### What the task asks
Search the material for the word "Haji" and report each line where it turns up.

### Dataset content
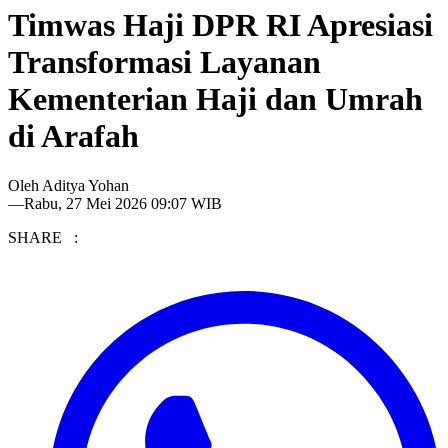
Timwas Haji DPR RI Apresiasi
Transformasi Layanan
Kementerian Haji dan Umrah
di Arafah
Oleh
Aditya Yohan
—
Rabu, 27 Mei 2026 09:07 WIB
SHARE :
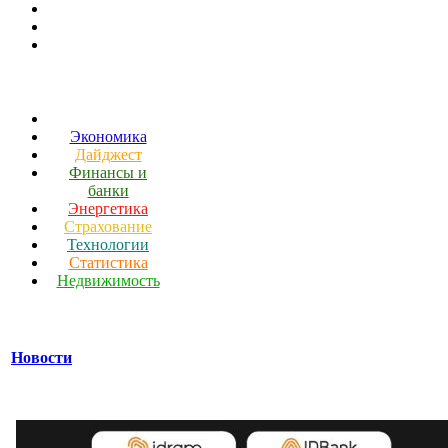
Экономика
Дайджест
Финансы и
банки
Энергетика
Страхование
Технологии
Статистика
Недвижимость
Новости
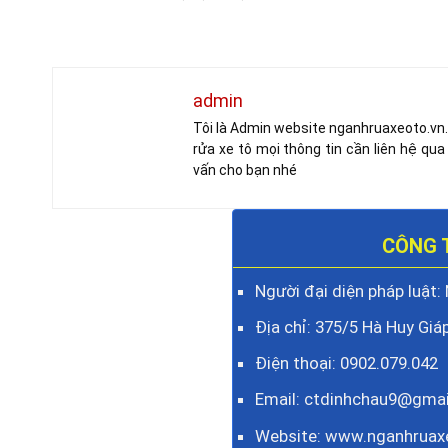
admin
Tôi là Admin website nganhruaxeoto.vn.
rửa xe tô mọi thông tin cần liên hệ qua
vấn cho bạn nhé
CÔNG 
Người đại diện pháp luật:
Địa chỉ: 375/5 Hà Huy Giáp
Điện thoại:
0902.079.042
Email: ctdinhchau9@gma
Website:
www.nganhruax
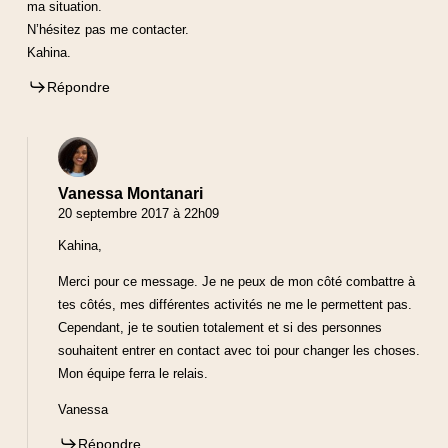
ma situation.
N’hésitez pas me contacter.
Kahina.
Répondre
Vanessa Montanari
20 septembre 2017 à 22h09
Kahina,
Merci pour ce message. Je ne peux de mon côté combattre à
tes côtés, mes différentes activités ne me le permettent pas.
Cependant, je te soutien totalement et si des personnes
souhaitent entrer en contact avec toi pour changer les choses.
Mon équipe ferra le relais.
Vanessa
Répondre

### Solved exercise
Timwas Haji DPR RI Apresiasi
Kementerian Haji dan Umrah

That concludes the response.